▶
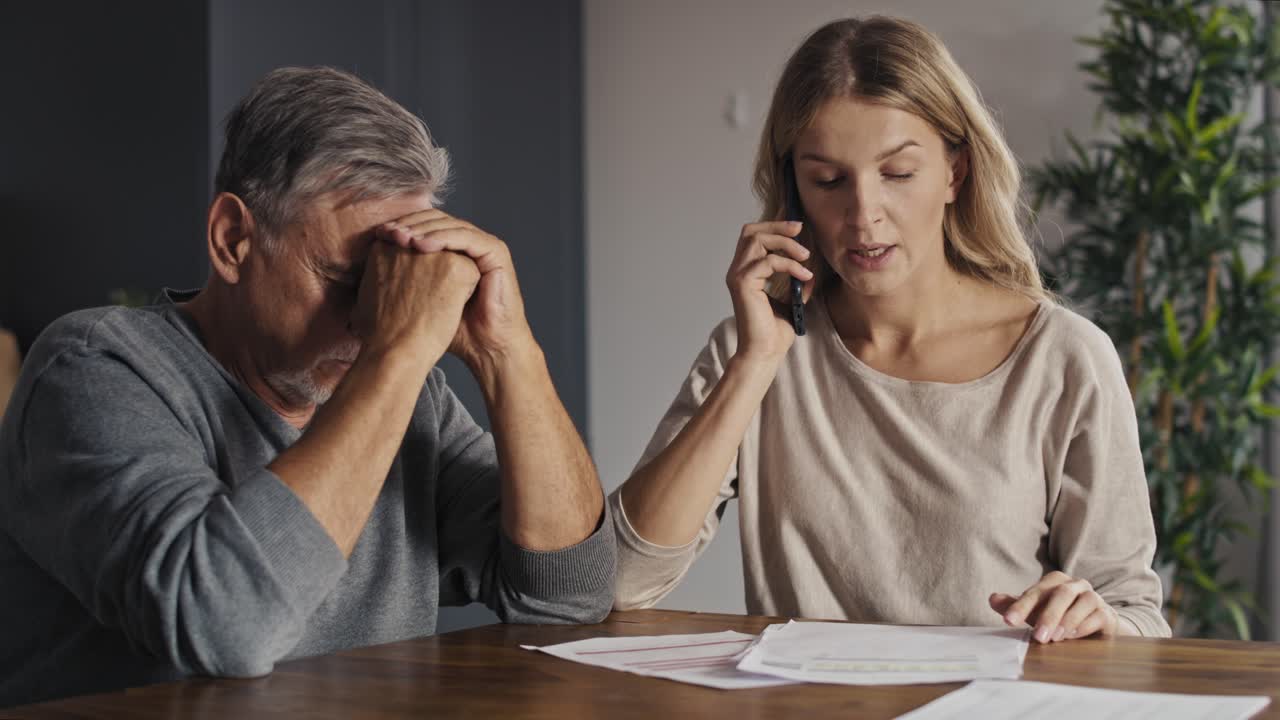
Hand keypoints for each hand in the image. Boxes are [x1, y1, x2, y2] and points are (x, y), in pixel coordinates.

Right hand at [351, 238, 479, 360]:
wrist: (394, 350)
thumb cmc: (380, 332)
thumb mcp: (367, 292)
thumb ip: (380, 274)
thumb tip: (388, 275)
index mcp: (384, 245)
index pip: (414, 250)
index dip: (416, 276)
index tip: (408, 297)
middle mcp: (408, 242)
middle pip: (434, 252)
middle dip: (433, 276)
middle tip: (420, 304)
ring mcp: (432, 252)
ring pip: (454, 261)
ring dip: (448, 284)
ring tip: (431, 307)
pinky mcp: (456, 266)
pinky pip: (471, 274)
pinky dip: (463, 294)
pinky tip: (446, 309)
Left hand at [379, 210, 533, 371]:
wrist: (485, 347)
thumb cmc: (454, 330)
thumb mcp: (420, 300)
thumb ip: (401, 281)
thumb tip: (361, 273)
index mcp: (452, 250)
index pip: (424, 225)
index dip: (401, 227)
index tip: (378, 236)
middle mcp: (468, 243)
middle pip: (435, 219)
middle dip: (409, 224)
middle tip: (388, 232)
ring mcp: (483, 246)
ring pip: (449, 224)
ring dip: (423, 229)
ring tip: (402, 238)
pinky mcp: (496, 252)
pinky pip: (466, 237)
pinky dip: (443, 238)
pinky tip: (421, 246)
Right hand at [726, 221, 813, 363]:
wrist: (765, 353)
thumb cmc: (774, 333)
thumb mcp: (791, 301)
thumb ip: (796, 282)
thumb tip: (809, 269)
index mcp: (745, 273)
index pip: (753, 237)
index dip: (774, 227)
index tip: (798, 228)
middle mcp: (737, 271)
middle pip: (751, 231)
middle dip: (777, 226)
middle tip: (800, 230)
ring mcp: (738, 276)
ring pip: (757, 240)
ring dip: (785, 243)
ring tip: (805, 257)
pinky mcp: (743, 284)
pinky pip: (768, 261)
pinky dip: (790, 265)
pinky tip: (804, 276)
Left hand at [990, 571, 1119, 643]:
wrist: (1095, 627)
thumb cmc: (1060, 616)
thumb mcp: (1035, 613)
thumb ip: (1015, 606)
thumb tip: (992, 598)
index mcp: (1055, 581)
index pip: (1035, 592)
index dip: (1021, 606)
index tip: (1008, 621)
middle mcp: (1075, 585)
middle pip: (1061, 594)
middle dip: (1047, 615)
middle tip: (1037, 636)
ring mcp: (1093, 597)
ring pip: (1083, 602)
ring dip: (1068, 620)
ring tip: (1055, 638)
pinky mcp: (1106, 613)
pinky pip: (1098, 615)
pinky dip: (1084, 626)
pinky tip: (1073, 636)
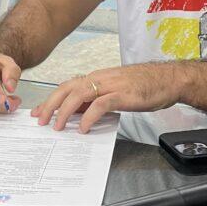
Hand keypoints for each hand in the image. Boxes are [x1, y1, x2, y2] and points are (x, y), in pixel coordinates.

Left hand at [32, 66, 184, 133]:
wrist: (168, 79)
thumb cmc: (144, 85)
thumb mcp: (115, 90)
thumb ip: (97, 99)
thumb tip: (78, 113)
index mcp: (97, 77)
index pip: (67, 86)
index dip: (51, 99)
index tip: (38, 112)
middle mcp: (100, 78)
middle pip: (67, 89)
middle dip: (50, 105)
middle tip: (40, 121)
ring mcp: (111, 85)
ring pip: (79, 95)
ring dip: (65, 111)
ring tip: (58, 127)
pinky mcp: (123, 94)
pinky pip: (100, 105)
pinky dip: (88, 116)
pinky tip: (83, 128)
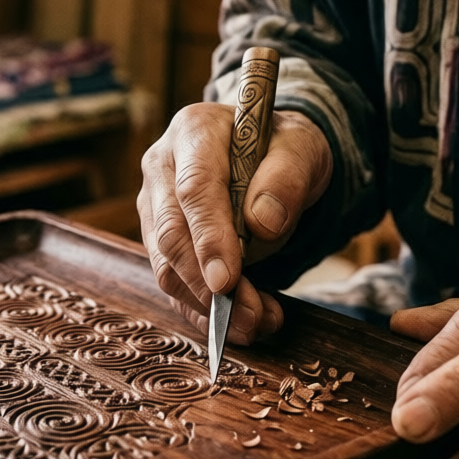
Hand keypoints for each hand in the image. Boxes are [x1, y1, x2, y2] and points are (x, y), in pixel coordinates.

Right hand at [138, 104, 331, 343]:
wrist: (270, 158)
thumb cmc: (284, 149)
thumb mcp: (303, 149)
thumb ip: (287, 177)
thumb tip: (263, 224)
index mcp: (193, 133)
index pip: (193, 190)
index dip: (208, 238)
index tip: (228, 281)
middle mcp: (162, 168)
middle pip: (170, 235)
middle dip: (207, 284)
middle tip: (250, 317)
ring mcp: (155, 206)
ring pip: (167, 267)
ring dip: (209, 306)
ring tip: (258, 322)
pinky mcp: (161, 241)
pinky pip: (175, 284)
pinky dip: (205, 312)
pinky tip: (240, 325)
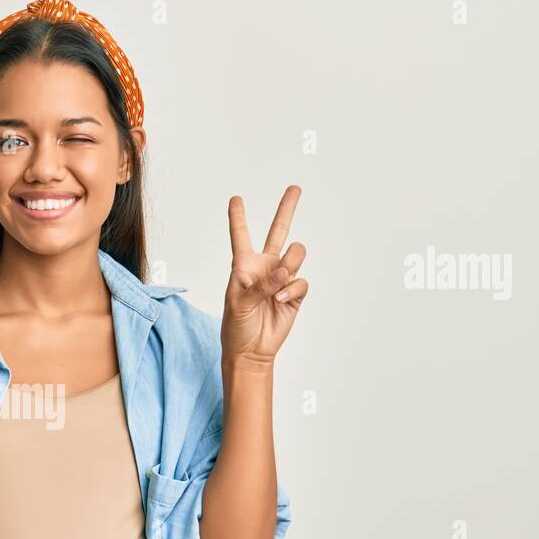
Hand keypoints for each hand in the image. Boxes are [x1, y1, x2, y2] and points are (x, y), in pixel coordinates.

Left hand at [221, 185, 310, 365]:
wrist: (252, 350)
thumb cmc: (236, 326)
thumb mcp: (238, 303)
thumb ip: (260, 285)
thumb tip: (283, 272)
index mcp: (243, 265)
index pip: (241, 236)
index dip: (238, 217)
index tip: (236, 198)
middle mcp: (265, 267)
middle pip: (278, 231)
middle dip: (287, 208)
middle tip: (295, 188)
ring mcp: (282, 278)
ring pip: (295, 253)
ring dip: (290, 263)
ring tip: (278, 284)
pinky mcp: (295, 292)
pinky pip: (302, 280)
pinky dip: (292, 289)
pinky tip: (281, 299)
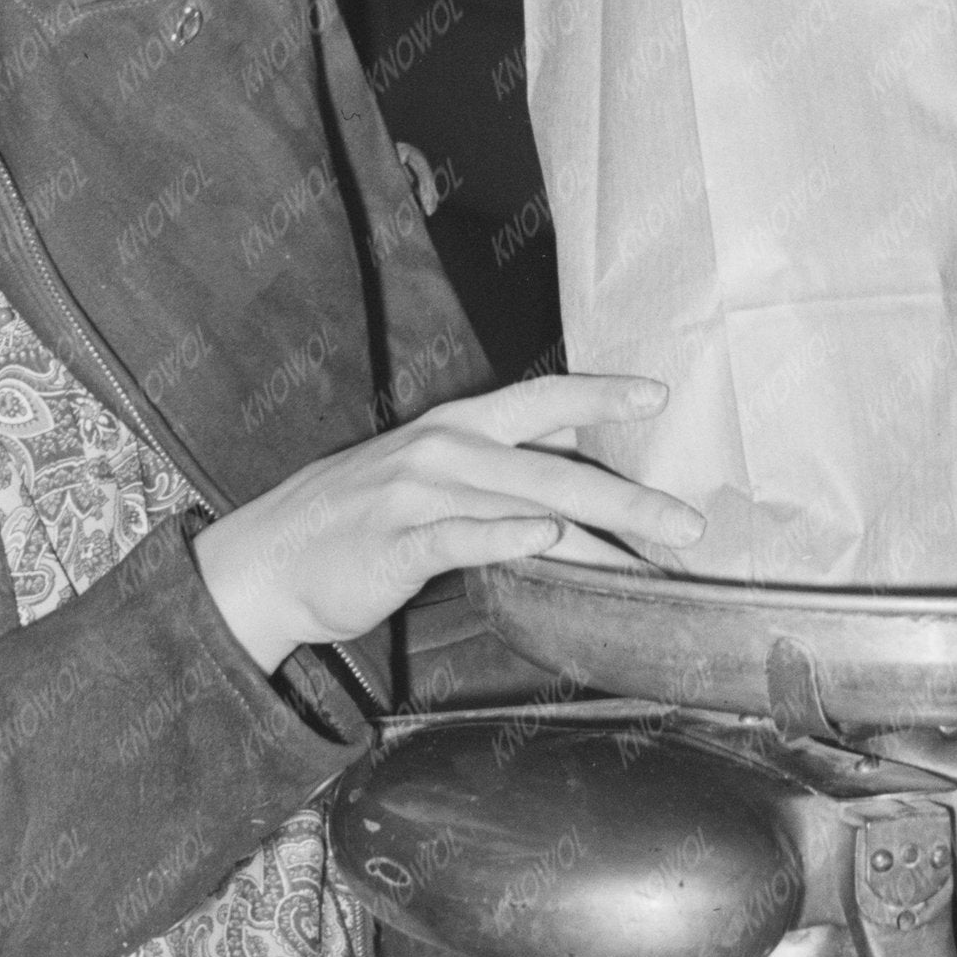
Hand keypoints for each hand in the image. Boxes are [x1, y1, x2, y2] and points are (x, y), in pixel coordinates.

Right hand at [194, 373, 697, 671]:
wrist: (268, 560)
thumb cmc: (358, 522)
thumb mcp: (428, 475)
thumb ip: (494, 470)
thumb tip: (565, 468)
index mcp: (457, 429)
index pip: (541, 400)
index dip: (601, 396)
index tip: (659, 396)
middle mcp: (445, 450)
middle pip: (553, 467)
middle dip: (628, 496)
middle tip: (688, 524)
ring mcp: (419, 493)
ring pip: (524, 504)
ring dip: (595, 530)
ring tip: (649, 553)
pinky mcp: (396, 541)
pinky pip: (461, 536)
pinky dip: (506, 538)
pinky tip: (548, 544)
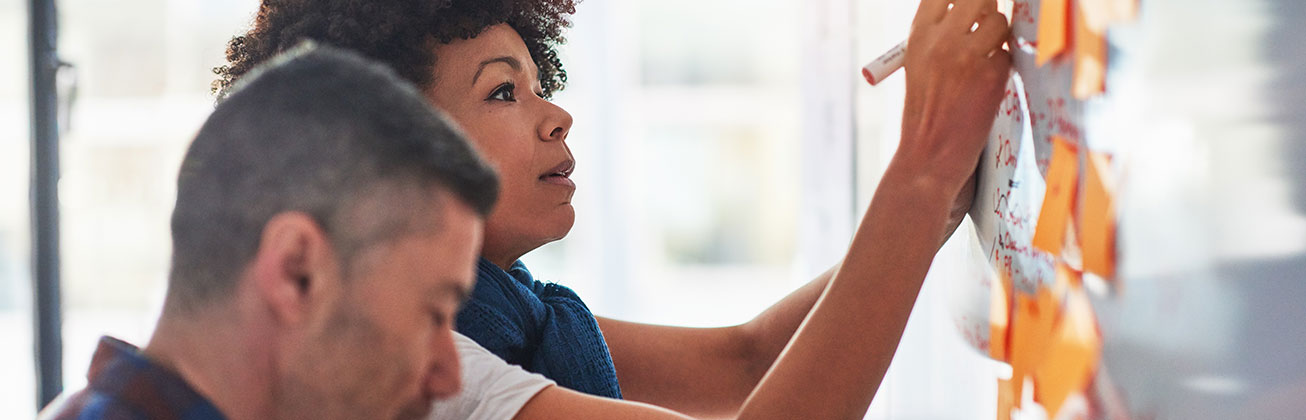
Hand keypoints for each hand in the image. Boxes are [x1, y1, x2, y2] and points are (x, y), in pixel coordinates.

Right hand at [896, 0, 1010, 197]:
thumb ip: (940, 34)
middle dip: (987, 9)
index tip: (974, 8)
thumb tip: (977, 9)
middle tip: (986, 27)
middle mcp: (941, 40)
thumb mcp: (919, 65)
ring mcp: (967, 56)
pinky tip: (987, 86)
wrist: (928, 156)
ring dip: (999, 39)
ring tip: (985, 61)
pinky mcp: (991, 75)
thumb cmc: (925, 113)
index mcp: (918, 35)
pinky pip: (1008, 54)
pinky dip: (1003, 67)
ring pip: (999, 23)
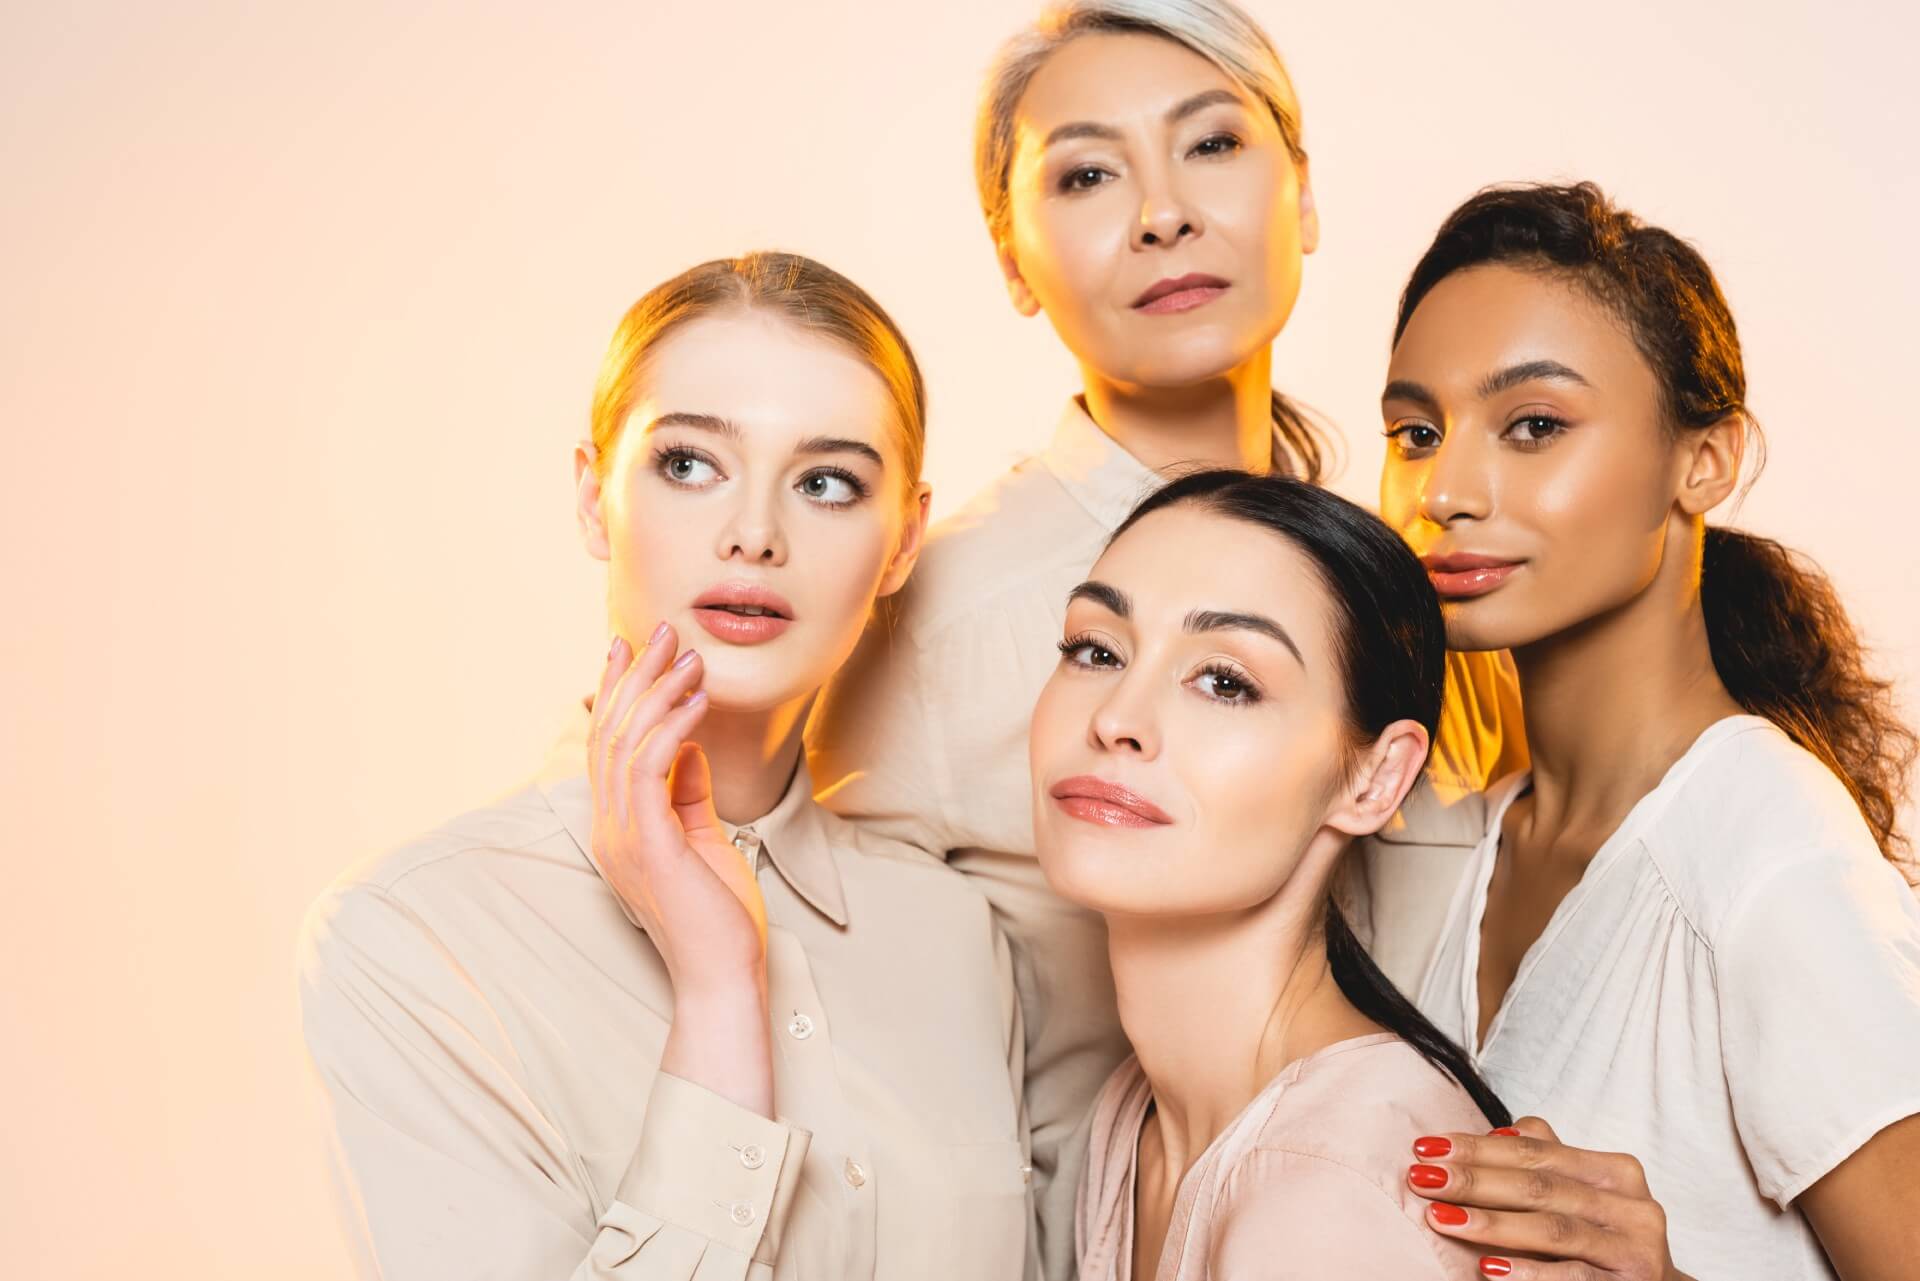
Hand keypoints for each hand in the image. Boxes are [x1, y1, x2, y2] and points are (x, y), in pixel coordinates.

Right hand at [589, 625, 767, 987]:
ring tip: (688, 655)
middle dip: (635, 675)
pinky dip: (671, 727)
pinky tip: (696, 701)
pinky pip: (648, 768)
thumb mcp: (702, 840)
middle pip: (610, 733)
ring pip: (626, 743)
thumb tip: (687, 749)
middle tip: (659, 630)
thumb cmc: (718, 917)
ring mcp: (622, 837)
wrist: (724, 976)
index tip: (631, 647)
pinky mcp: (647, 844)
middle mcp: (608, 828)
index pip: (607, 745)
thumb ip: (687, 795)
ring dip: (658, 691)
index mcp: (617, 827)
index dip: (617, 692)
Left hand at [1407, 1117, 1691, 1279]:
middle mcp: (1631, 1206)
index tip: (1426, 1147)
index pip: (1535, 1152)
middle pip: (1539, 1186)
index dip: (1477, 1148)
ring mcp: (1632, 1249)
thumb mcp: (1583, 1193)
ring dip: (1491, 1224)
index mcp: (1616, 1172)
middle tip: (1422, 1178)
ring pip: (1552, 1229)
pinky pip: (1572, 1277)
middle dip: (1474, 1181)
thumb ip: (1547, 1158)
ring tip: (1442, 1217)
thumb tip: (1495, 1131)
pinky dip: (1529, 1272)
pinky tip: (1489, 1268)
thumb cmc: (1605, 1238)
◀
→ EXERCISE GOAL:
A single number, please: the count of lines above that contain the string "wrist".

→ RESPONSE:
10